Select the best performing model suitable for your prediction task. You can also open the Confusion Matrix to compare predicted values versus actual values.
Prediction phase
After selecting a model, you can create a Prediction Job. The Prediction Job generates predictions and persists them to the source graph, either in a new collection or within the source documents.
The Prediction interface allows inference to be run using the selected model. It enables configuration of how predictions are executed, which collections are involved, and whether new or outdated documents should be automatically featurized before prediction.
You have two important options:
- Featurize new documents: Enable this option to generate features for documents that have been added since the model was trained. This is useful for getting predictions on new data without having to retrain the model.
- Featurize outdated documents: Enable this option to re-generate features for documents that have been modified. Outdated documents are those whose attributes (used during featurization) have changed since the last feature computation. This ensures your predictions reflect the latest changes to your data.

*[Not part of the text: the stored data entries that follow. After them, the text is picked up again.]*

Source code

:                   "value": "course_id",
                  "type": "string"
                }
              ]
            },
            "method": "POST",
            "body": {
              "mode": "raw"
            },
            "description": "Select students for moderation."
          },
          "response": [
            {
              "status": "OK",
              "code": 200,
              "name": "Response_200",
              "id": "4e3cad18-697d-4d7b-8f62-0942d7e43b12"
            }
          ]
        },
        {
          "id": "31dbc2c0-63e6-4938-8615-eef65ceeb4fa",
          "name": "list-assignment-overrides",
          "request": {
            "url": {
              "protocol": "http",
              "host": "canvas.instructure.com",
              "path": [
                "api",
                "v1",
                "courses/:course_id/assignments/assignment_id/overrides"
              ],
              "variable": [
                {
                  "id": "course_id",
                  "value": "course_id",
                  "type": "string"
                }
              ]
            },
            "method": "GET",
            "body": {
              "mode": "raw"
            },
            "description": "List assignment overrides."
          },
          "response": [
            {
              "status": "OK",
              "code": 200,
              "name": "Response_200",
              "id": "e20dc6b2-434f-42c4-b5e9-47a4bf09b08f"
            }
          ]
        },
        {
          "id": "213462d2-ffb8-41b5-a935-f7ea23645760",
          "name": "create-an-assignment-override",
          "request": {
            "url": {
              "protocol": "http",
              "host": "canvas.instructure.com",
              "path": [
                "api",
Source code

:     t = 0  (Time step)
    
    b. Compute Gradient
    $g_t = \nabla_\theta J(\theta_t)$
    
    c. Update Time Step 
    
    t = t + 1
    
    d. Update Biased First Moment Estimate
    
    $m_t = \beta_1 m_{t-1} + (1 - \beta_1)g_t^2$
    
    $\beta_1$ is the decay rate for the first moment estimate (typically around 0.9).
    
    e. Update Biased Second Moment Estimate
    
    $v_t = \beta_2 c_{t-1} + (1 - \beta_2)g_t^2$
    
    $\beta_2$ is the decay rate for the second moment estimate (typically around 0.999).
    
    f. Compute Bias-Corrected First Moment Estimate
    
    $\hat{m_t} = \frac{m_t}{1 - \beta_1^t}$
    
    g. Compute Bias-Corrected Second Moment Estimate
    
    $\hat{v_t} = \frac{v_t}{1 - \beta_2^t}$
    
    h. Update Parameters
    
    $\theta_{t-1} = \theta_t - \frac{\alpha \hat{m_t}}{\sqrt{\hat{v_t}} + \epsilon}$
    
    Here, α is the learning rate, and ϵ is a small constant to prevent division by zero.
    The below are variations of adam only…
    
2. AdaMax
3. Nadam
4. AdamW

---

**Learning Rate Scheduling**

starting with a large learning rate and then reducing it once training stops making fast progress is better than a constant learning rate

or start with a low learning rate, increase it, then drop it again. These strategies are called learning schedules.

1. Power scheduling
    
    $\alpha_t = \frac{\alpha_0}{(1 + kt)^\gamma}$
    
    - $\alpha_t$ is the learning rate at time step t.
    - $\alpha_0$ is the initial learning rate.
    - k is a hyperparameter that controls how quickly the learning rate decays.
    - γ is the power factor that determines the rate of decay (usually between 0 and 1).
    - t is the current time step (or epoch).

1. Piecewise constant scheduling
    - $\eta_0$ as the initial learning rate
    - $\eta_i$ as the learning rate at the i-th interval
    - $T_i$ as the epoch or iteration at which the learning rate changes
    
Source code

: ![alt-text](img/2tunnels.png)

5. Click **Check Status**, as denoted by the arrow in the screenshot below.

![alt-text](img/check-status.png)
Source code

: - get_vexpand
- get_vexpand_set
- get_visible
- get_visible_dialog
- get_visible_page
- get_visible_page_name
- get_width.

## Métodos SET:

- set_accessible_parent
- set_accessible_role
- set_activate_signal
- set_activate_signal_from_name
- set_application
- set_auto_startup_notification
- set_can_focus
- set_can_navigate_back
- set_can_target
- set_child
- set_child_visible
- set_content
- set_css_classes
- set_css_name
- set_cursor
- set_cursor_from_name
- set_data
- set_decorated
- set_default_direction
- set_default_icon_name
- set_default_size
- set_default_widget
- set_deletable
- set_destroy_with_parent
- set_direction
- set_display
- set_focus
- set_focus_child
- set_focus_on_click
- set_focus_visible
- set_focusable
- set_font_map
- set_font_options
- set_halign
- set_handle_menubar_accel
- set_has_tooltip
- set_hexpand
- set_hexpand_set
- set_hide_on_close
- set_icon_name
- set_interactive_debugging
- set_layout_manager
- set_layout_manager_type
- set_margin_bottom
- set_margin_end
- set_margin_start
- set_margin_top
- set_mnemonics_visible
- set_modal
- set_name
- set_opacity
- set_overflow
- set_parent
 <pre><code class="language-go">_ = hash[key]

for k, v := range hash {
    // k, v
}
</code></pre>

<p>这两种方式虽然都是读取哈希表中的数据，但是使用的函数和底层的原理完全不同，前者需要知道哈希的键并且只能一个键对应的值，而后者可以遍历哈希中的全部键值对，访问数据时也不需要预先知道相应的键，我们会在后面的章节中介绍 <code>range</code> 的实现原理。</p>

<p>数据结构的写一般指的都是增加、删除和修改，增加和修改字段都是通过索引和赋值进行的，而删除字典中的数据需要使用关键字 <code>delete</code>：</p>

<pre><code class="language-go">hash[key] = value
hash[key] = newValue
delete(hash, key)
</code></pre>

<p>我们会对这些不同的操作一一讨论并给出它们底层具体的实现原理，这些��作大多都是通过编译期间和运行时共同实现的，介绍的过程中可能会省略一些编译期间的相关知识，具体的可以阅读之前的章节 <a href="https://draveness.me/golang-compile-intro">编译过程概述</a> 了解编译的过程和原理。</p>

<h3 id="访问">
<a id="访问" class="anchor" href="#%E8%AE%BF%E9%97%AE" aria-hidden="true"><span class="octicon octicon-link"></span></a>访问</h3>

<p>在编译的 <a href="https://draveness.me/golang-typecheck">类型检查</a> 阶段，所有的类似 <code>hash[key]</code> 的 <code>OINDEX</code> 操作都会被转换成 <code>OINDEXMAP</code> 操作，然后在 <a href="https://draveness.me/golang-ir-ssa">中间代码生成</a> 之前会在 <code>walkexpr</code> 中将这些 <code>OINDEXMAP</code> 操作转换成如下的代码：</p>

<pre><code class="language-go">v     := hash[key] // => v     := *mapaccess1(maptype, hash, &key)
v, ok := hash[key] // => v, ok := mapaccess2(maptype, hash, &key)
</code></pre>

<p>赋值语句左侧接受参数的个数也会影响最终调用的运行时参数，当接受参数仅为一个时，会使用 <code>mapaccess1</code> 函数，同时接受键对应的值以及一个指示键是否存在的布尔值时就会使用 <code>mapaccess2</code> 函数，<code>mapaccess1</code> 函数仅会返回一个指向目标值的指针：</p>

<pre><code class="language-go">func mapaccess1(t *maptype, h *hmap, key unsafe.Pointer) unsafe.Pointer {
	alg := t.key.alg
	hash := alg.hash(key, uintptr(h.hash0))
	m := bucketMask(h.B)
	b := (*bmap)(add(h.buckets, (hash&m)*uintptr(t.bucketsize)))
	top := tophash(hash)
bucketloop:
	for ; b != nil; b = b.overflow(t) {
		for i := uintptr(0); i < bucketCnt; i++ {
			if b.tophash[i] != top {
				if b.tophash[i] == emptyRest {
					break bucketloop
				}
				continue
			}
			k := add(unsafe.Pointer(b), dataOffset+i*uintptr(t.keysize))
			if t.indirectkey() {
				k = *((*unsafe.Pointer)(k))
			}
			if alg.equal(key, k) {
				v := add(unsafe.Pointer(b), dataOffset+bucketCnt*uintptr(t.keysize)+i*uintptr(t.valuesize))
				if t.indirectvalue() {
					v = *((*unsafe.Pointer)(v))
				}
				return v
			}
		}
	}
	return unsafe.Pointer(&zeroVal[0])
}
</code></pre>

In addition to these settings, you can also define the target data, where to store results, and whether to run the job on a recurring schedule.
These options provide flexibility in handling dynamic graph data and keeping predictions relevant without repeating the entire ML workflow.
- Data load batch size: Specifies the number of documents to load in a
single batch (e.g.
500000
). - Data load parallelism: The number of parallel threads used to process
the prediction workload (e.g.
10
). - Prediction field: The field in the documents where the predicted values are stored.
Configuration options
The Prediction screen displays the following configuration options:
- Select Model: Displays the model selected during the Model Selection phase. This model will be used to perform inference.
- Target Vertex Collection: This is the vertex collection on which predictions are applied.
- Prediction Type: Depending on the training job (for example, classification or embedding), the prediction outputs class labels or updated embeddings.
Enable scheduling
You can configure automatic predictions using the Enable scheduling checkbox. When scheduling is enabled, predictions run automatically based on a set CRON expression. This helps keep prediction results up-to-date as new data is added to the system.
You can define a cron expression that sets when the prediction job should run.
The cron syntax is a set of five fields in a line, indicating when the job should
be executed. The format must follow the following order: minute
hour
day-of-month
month
day-of-week
(e.g. 0 0 * * *
for daily predictions at 00:00, or 0 0 1 1 *
to execute the prediction
on January 1st at 00:00).
When a field is set to an asterisk *
, it means that any value is allowed for that field,
whenever the other field conditions are met.
Below the CRON field, a user-friendly scheduling interface helps translate it:
- Period: Options include Hourly, Daily, Weekly, Monthly, or Yearly.
- Month: Indicates the month. For example,
1
for January. - Day of Month: Indicates the day of the month. For example,
1
for the first day of the month. - Day of Week (optional): Indicates the day of the week. For example,
Monday is
1
and Tuesday is2
. - Hours and Minutes: Set the exact time for execution. For example,
if the hour is set to
8
and the minute to0
, then the job runs at 8:00 AM.
Execute prediction
After reviewing the configuration, click the Run Prediction button. Once prediction is complete, you can analyze the results directly in the Web Interface or export them for downstream use.
Limitations
- Edge Attributes: The current version of GraphML does not support the use of edge attributes as features.
- Dangling Edges: Edges that point to non-existent vertices (“dangling edges”) are not caught during the featurization analysis. They may cause errors later, during the Training phase.
- Memory Usage: Both featurization and training can be memory-intensive. Out-of-memory errors can occur on large graphs with insufficient system resources.